É do homem a necessidade de contar histórias. Cada qual conta a sua versão e dá a sua interpretação pessoal, individual e intransferível do que acontece. A arte, transcendendo o seu tempo, expressa e questiona este "acontecer" de formas variadas e radicais. Desde as pinturas rupestres na Pré-História até a arte digital dos tempos atuais é assim.

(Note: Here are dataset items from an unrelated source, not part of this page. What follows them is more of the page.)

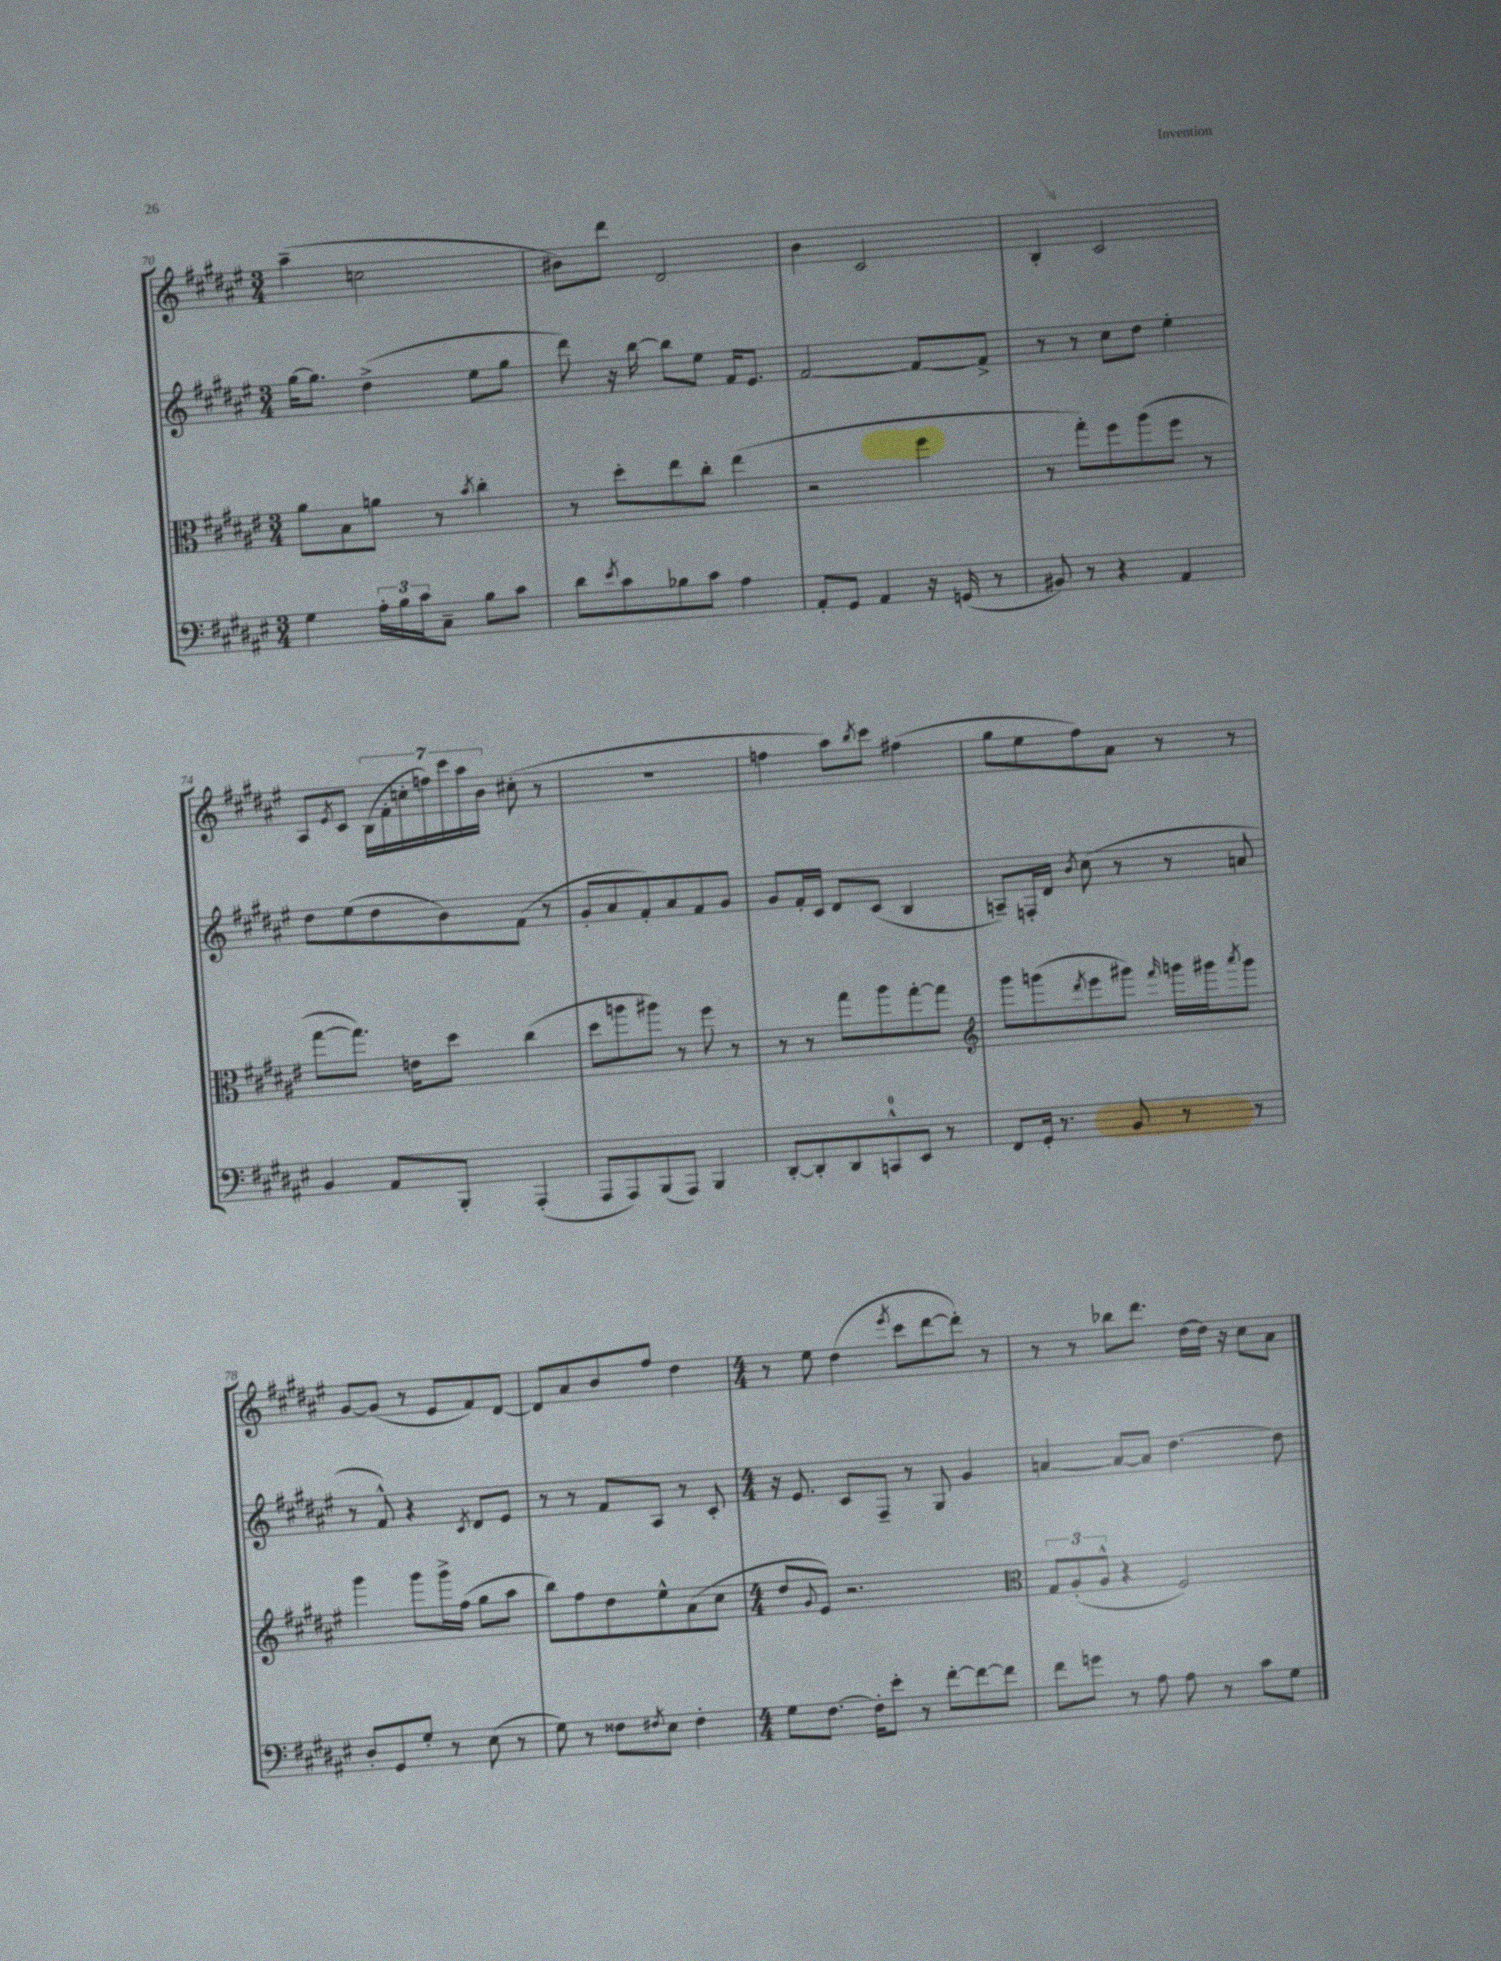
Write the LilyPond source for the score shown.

<<
\new StaffGroup <<
\new Staff = "s0" {
    \clef treble \key fis \major \numericTimeSignature \time 3/4
    ais''4--( c''2 |
    bis'8) dis'''8 dis'2 |
    b'4 cis'2 |
    b4-. cis'2 |
    ais8 \acciaccatura { eis'8 } cis'8 \tuplet 7/4 { b16( fis'16-. c''16-. f''16) cis'''16 ais''16 b'16 } cis''8-.( r8 |
    R2. |
    f''4 ais''8) \acciaccatura { b''8 } cis'''8 fis''4( |
    gis''8 eis''8 fis''8) ais'8 r8 r8 |
    gis'8~ gis'8( r8 eis'8 fis'8) dis'8~ |
    dis'8 ais'8 b'8 fis''8 dis''4 |
    \numericTimeSignature \time 4/4 r8 eis''8 dis''4( \acciaccatura { eis'''8 } cis'''8 dis'''8~ dis'''8-.) r8 |
    r8 r8 bes''8 dis'''8. dis''16~ dis''16 r16 cis''8 ais'8 \bar "|." |
}
\new Staff = "s1" {
    \clef treble \key fis \major \numericTimeSignature \time 3/4
    gis''16~ gis''8. dis''4->( eis''8 gis''8 |
    dis'''8) r16 b''16~ b''8 eis''8 fis'16 eis'8. |
    fis'2~ fis'8~ fis'8-> |
    r8 r8 cis''8 dis''8 eis''4-. |
    dis''8 eis''8( dis''8 b'8) fis'8( r8 |
    gis'8-. ais'8 fis'8-.) ais'8 fis'8 gis'8 |
    gis'8 fis'16-. cis'16 dis'8 cis'8( b4 |
    a8--) f16-. dis'16 \acciaccatura { b'8 } cis''8( r8 r8 a'8 |
    r8 fis'8-^) r4 \acciaccatura { cis'8 } dis'8 eis'8 |
    r8 r8 fis'8 ais8 r8 cis'8-. |
    \numericTimeSignature \time 4/4 r16 eis'8. cis'8 fis8-- r8 gis8 gis'4 |
    a'4~ a'8~ a'8 dis''4.~ dis''8 \bar "|." |
}
\new Staff = "s2" {
    \clef alto \key fis \major \numericTimeSignature \time 3/4
    ais'8 b8 a'8 r8 \acciaccatura { b'8 } cis''4-. |
    r8 dis''8-. eis''8 cis''8-. eis''4( |
    r2 fis''4 |
    r8 gis''8-.) fis''8 ais''8( fis''8 r8 |
    gis''8~ gis''8.) e'16 dis''8 cis''4( |
    dis''8 a''8 ais''8) r8 fis''8 r8 |
    r8 r8 gis''8 ais''8 gis''8~-. gis''8 |
    \clef treble gis'''8 g'''8( \acciaccatura { dis'''8 } eis'''8 gis'''8) \grace { fis'''16 } g'''16 gis'''16 \acciaccatura { ais'''8 } gis'''8 |
    gis'''4 gis'''8 gis'''16-> fis''16( gis''8 ais''8 |
    b''8) fis''8 dis''8 eis''8-^ ais'8( cis''8 |
    \numericTimeSignature \time 4/4 dis''8 \appoggiatura { gis'8 } eis'8) r2. |
    \clef alto \tuplet 3/2 { gis8 ais8-.( ais8-^ } r4 fis2) \bar "|." |
}
\new Staff = "s3" {
    \clef bass \key fis \major \numericTimeSignature \time 3/4
    gis4 \tuplet 3/2 { ais16-. b16 cis'16 } cis8-- b8 cis'8 |
    dis'8 \acciaccatura { eis'8 } cis'8 bes8 cis'8 ais4 |
    ais,8-. gis,8 ais,4 r16 g,16( r8 |
    bis,8) r8 r4 ais,4 |
    b,4 ais,8 b,,8-. ais,,4-.( |
    ais,,8 ais,,8) b,,8( ais,,8) b,,4 |
    dis,8~-. dis,8-. dis,8 c,8-0-^ eis,8 r8 |
    fis,8 gis,16-. r8. b,8 r8 r8 |
    dis8-. gis,8 gis8-. r8 eis8( r8 |
    gis8) r8 fisis8 \acciaccatura { fis8 } eis8 fis4-. |
    \numericTimeSignature \time 4/4 gis8 fis8.~ fis16-. eis'8-. r8 fis'8~-. fis'8~ fis'8 |
    fis'8 g'8 r8 ais8 ais8 r8 cis'8 gis8 \bar "|." |
}
>>
>>
\layout { \context { \Score currentBarNumber = #70 } }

Antes da exploração exclusiva da técnica e da matéria natural - rompida pelo marco da fotografia -, a imaginação transbordou na pintura e na escultura por milhares de anos. Há menos de 200 anos, no entanto, a abundância de suportes desenvolvidos pela ciência e tecnologia tem provocado o artista a experimentar recursos desconhecidos, que vão além da matéria e o desafiam a amplificar sua expressão ainda mais. Agora, para o campo imaterial. E é neste campo ilimitado que surgem e vêm se definindo novas formas de interpretação.

A arte eletrônica, frente à história da arte, é ainda um bebê. Assim como a criança se vale da memória temporal e espacial do presente imediato para construir seu repertório, a arte das novas mídias também está construindo sua bagagem conceitual, estrutural e formal. Sua história, filosofia e metafísica estão sendo processadas sob nossos olhos. Sua identidade está em constante porvir.
Na imensidão em que navega e existe, neste universo de transformações instantâneas, do copy/paste, neste espaço/tempo não-linear e nada homogêneo, é possível também colocar em xeque a sua existência como arte.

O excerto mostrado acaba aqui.